## EXERCISE AIM
Below is a set of records. Repeat them verbatim without the pictures.

## SUPPLIED RECORDS
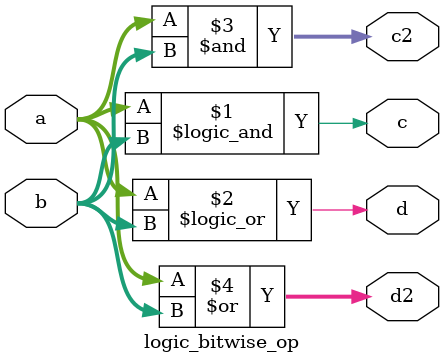
<source format=v>
module logic_bitwise_op(
  input  [7:0] a,
  input  [7:0] b,
  output       c,  
  output       d,  
  output [7:0] c2,  
  output [7:0] d2   
);


assign c = a && b;
assign d = a || b;
assign c2 = a & b;
assign d2 = a | b;

endmodule

</source>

## ANSWER AREA
<source format=v>
module logic_bitwise_op(
  input  [7:0] a,
  input  [7:0] b,
  output       c,  
  output       d,  
  output [7:0] c2,  
  output [7:0] d2   
);


assign c = a && b;
assign d = a || b;
assign c2 = a & b;
assign d2 = a | b;

endmodule

</source>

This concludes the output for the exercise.